Background

Chronic inflammation, characterized by elevated proinflammatory cytokines within the bone marrow (BM) microenvironment and peripheral blood (PB), is a hallmark of MPNs and may drive progression to secondary AML (sAML; Tefferi A, Blood 2011; Fleischman AG, Blood 2011). IL1 receptor accessory protein (IL1RAP) amplifies IL1 cytokine signaling, is selectively overexpressed on MPN stem/progenitor cells, and contributes to disease propagation and therapy resistance. The relationship between IL1RAP-related pathways, inflammatory networks, symptom burden, and outcomes across MPN subtypes remains unclear. We profiled plasma cytokines to identify IL1RAP-driven inflammatory phenotypes and their clinical associations.

Methods

Plasma from 39 individuals (9 healthy donors [HD], 17 MPN, 13 sAML) collected between July 2022 and March 2025 was analyzed for over 20 cytokines using a Luminex 30-Plex assay. An IL1RAP composite score was derived by standardizing concentrations of IL1RAP-mediated cytokines (IL1RA, IL6, IL8, MCP1, IL10) into z-scores and averaging values. Hierarchical clustering and K-means (k=3) defined inflammatory phenotypes, with principal component analysis confirming cluster separation. Clinical variables included DIPSS, MIPSS70+, driver and high-risk mutations, JAK inhibitor (JAKi) exposure, transplant status, and the MPN Symptom Assessment Form (MPN-SAF) Total Symptom Score (TSS). Associations between cytokines, clusters, and symptoms were tested using Spearman and Kruskal-Wallis.

Results

Median ages were 68 years (MPN), 67 years (sAML), and 32 years (HD). Driver mutations included JAK2 (62%), CALR (23%), MPL (10%), and triple-negative (5%). TP53 and ASXL1 mutations were present in 10% and 12%, respectively, and were more frequent in the high-inflammation cluster, although not statistically significant (p=0.54). DIPSS categories were low (n=4), intermediate-1 (n=6), intermediate-2 (n=5), and high (n=2); 35% were high risk by MIPSS70+. At sampling, 13% were on JAKi, 46% had prior JAKi exposure, and 21% (4/19) underwent alloHCT. IL8 was significantly elevated across groups (p=0.0014, FDR=0.0098; range ~40–>200 pg/mL), highest in sAML and MPN with the IL1RAP inflammatory phenotype (Cluster 3). IL6, IL1RA, and MCP1 trended higher in patients with adverse features, including high DIPSS/MIPSS70+, TP53/ASXL1 mutations, and sAML. IL1RAP composite scores (range 0–+1.1) were highest in patients with adverse features and correlated with high-inflammation clusters. MPN-SAF TSS correlated with IL8 (ρ=0.73; p=0.0009) and IL1RA (ρ=0.60; p=0.011). Cytokine profiles, including IL8, IL1RA, IL6, MCP1, and IL10, defined three phenotypes. Cluster 1 (low inflammation, n=12) was characterized by IL8 levels of approximately 40 pg/mL, an IL1RAP score near 0, low or intermediate DIPSS, and the lowest MPN-SAF scores (median 16.5); all transplanted patients (4/12) were in this group.

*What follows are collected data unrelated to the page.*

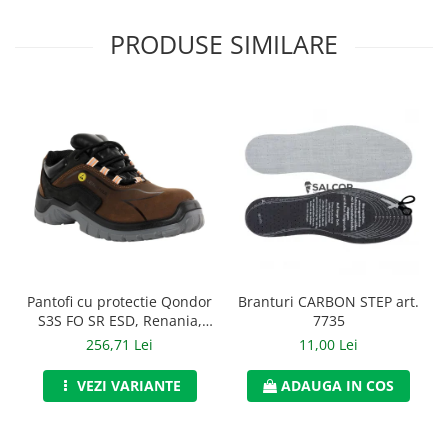
Casti
PRODUSE SIMILARE
Caciuli
Sepci
Protectie auditiva
Antifoane
Protectie Respiratorie
Filtre
Semimasti
Branturi CARBON STEP art.
Pantofi cu protectie Qondor
Protectie vizuala
7735
S3S FO SR ESD, Renania,
art.9A00
11,00 Lei
Ochelari
256,71 Lei
Viziere de protectie
ADAUGA IN COS
VEZI VARIANTE
Semnalizare rutiera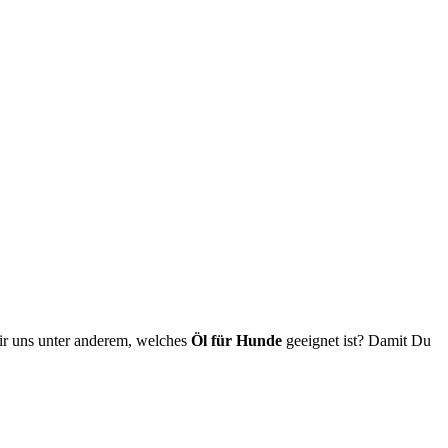
 wir uns unter ande­rem, wel­ches
Öl für Hun­de
geeig­net ist? Damit Du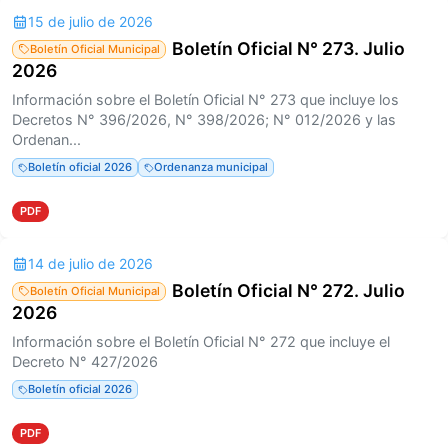
15 de julio de 2026
Boletín Oficial N° 273. Julio
Boletín Oficial Municipal
2026
Información sobre el Boletín Oficial N° 273 que incluye los
Decretos N° 396/2026, N° 398/2026; N° 012/2026 y las
Ordenan...
Boletín oficial 2026
Ordenanza municipal
PDF
14 de julio de 2026
Boletín Oficial N° 272. Julio
Boletín Oficial Municipal
2026
Información sobre el Boletín Oficial N° 272 que incluye el
Decreto N° 427/2026
Boletín oficial 2026
PDF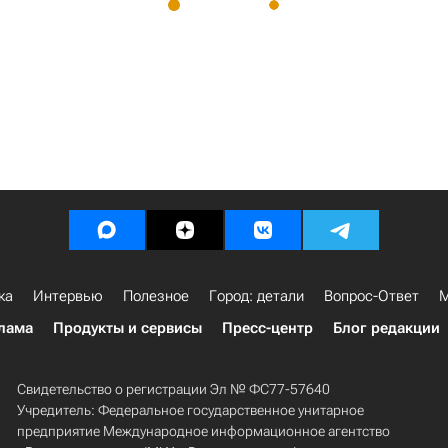
ка
Интервью
Полезное
Город: детали
Вопрос-Ответ
М
лама
Продукты и сервисы
Пресс-центр
Блог редакции
Свидетельство о регистрации Эл № ФС77-57640
Учредитель: Федеральное государственное унитарное
предприятие Международное информационное агентство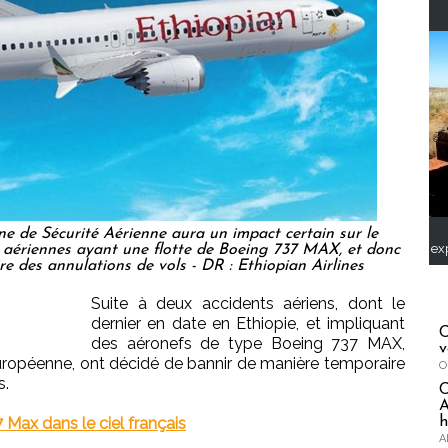
e de Sécurité Aérienne aura un impact certain sur le
ex
aériennes ayant une flotte de Boeing 737 MAX, et donc
ire des annulations de vols - DR : Ethiopian Airlines
Suite à deux accidents aériens, dont le
dernier en date en Ethiopie, et impliquant
C
des aéronefs de type Boeing 737 MAX,
v
uropéenne, ont décidé de bannir de manière temporaire
O
s.
A
h
 Max dans le ciel français
A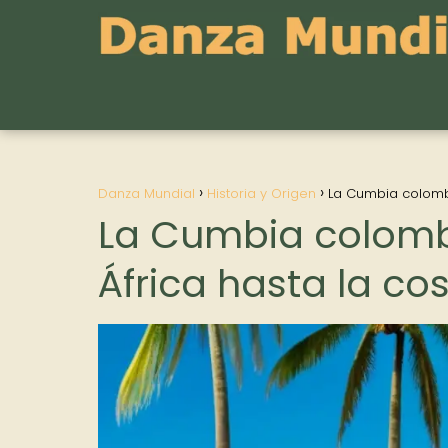
Danza Mundial
Historia y Origen
La Cumbia colombi
La Cumbia colomb
África hasta la co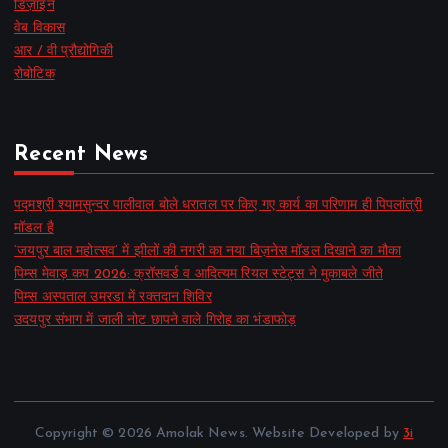
डिज़ाइन
वेब विकास
आर / वी प्रौद्योगिकी
रोबोटिक
Recent News
पद्मश्री श्यामसुन्दर पालीवाल बोले धरातल पर किए गए कार्य का परिणाम ही पिपलांत्री
मॉडल है
‘जयपुर बाल महोत्सव’ में झीलों की नगरी का नया बिज़नेस मॉडल दिखाने का मौका
पिम्स मेवाड़ कप 2026: क्रॉसवर्ड व आदित्यम रियल स्टेट्स ने मुकाबले जीते
पिम्स अस्पताल उमरडा में रक्तदान शिविर
उदयपुर संभाग में जाली नोट छापने वाले गिरोह का भंडाफोड़
Copyright © 2026 Amolak News. Website Developed by
3i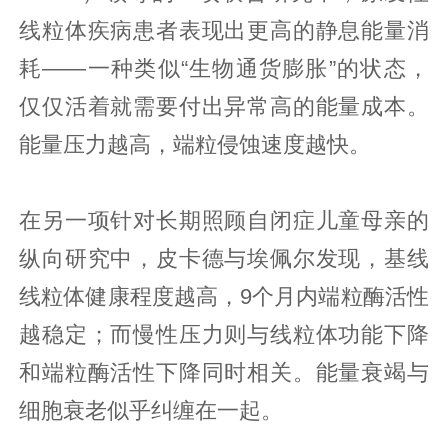
线粒体疾病患者表现出更高的静息能量消
耗——一种类似“生物通货膨胀”的状态，
仅仅活着就需要付出异常高的能量成本。
能量压力越高，端粒侵蚀速度越快。
在另一项针对长期照顾自闭症儿童母亲的
纵向研究中，皮卡德与埃佩尔发现，基线
线粒体健康程度越高，9个月内端粒酶活性
越稳定；而慢性压力则与线粒体功能下降
和端粒酶活性下降同时相关。能量衰竭与
细胞衰老似乎纠缠在一起。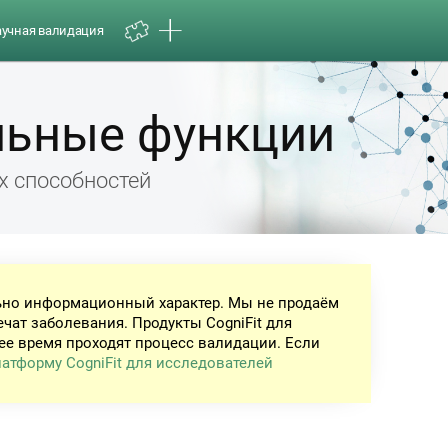
аучная валидация
льные функции
х способностей
ьно информационный характер. Мы не продаём
ечат заболевания. Продукты CogniFit для
ее время проходят процесс валидации. Если
атформу CogniFit для исследователей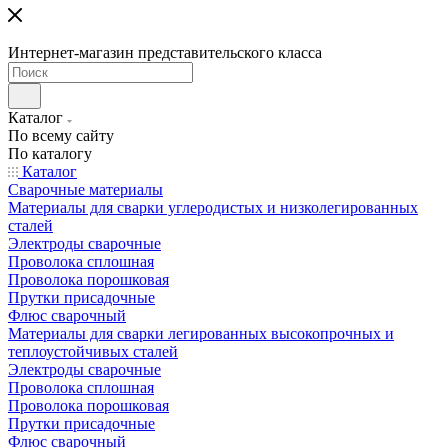
Интернет-магазин представительского класса
Каталог
По всему сайту
По каталогу
Каталог
Сварочные материалы
Материалы для сварки углеродистых и низколегированных
сталей
Электроды сварочные
Проволока сплошная
Проволока порошковая
Прутки присадочные
Флюс сварочный
Материалы для сварки легированных высокопрочных и
теплоустойчивых сталей
Электроды сварочные
Проволока сплошная
Проволока порошковая
Прутки присадочные
Флюс сварочный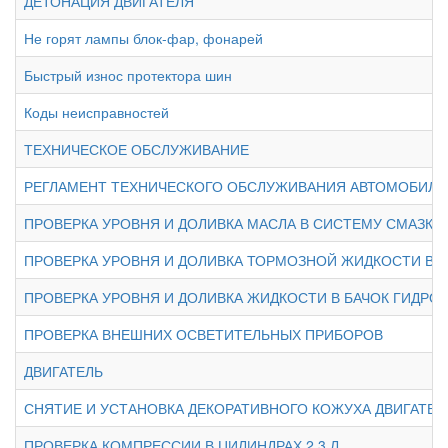
ДЕТОНАЦИЯ ДВИГАТЕЛЯ
Не горят лампы блок-фар, фонарей
Быстрый износ протектора шин
Коды неисправностей
ТЕХНИЧЕСКОЕ ОБСЛУЖИВАНИЕ
РЕГЛАМЕНТ ТЕХНИЧЕСКОГО ОБСЛУЖИВАНИЯ АВТОМОБИЛЯ
ПРОВЕРКА УРОВНЯ И ДОЛИВКА МАСЛА В СИСТЕМУ СМАЗКИ
ПРОВЕРКА УРОВНЯ И ДОЛИВКА ТОРМОЗНОЙ ЖИДКОСТИ В
ПРОВЕРКА УРОВНЯ И ДОЛИВКА ЖИДКОСТИ В БАЧОК ГИДР
ПРОВЕРКА ВНЕШНИХ ОСВЕТИТЕЛЬНЫХ ПРИБОРОВ
ДВИГАТЕЛЬ
СНЯТИЕ И УСТАНОВКА ДЕКОРАТИВНОГО КОЖУХА ДВИГАТЕЛЯ
ПРОВЕРКА КОМПРЕССИИ В ЦИЛИНДРАХ 2,3 Л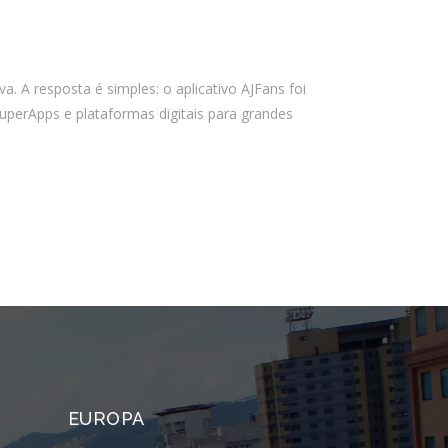
PSTI: Por que essa escolha define a
estabilidade da sua operação
financeira
 A resposta é simples: o aplicativo AJFans foi
uperApps e plataformas digitais para grandes
Comentários
Arquivos
agosto 2026
julho 2026
abril 2026
março 2026
fevereiro 2026
janeiro 2026
EUROPA
novembro 2025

Cluster 2 (intermediate inflammation, n=1) had IL8 levels near 120 pg/mL, an IL1RAP score of +0.5, an MPN-SAF score of 19, and no patients underwent transplant. Cluster 3 (high inflammation, n=4) exhibited IL8 levels between 120–200 pg/mL, an IL1RAP score of +1.1, high DIPSS/MIPSS70+ categories, and the highest MPN-SAF scores (median 34); no patients in this cluster underwent transplant. AML progression was more frequent in Clusters 2 and 3 (60% in Cluster 3) compared with 30% in Cluster 1 (p=0.03).

Conclusion

Cytokine profiling integrating clinical and molecular features, an IL1RAP composite score, and symptom assessment identified an inflammatory phenotype driven by IL8, IL1RAP-related cytokines, and other

pathways. This phenotype, predominant in Cluster 3, was enriched in sAML and high-risk MPN, associated with high symptom burden and failure to proceed to alloHCT, a scenario reflecting aggressive disease or ineligibility for curative therapy. Heightened inflammation was linked to worse disease burden and AML transformation, potentially hindering alloHCT. The IL1RAP composite score defines a distinct cytokine phenotype that may be predictive or prognostic of adverse outcomes and warrants prospective validation.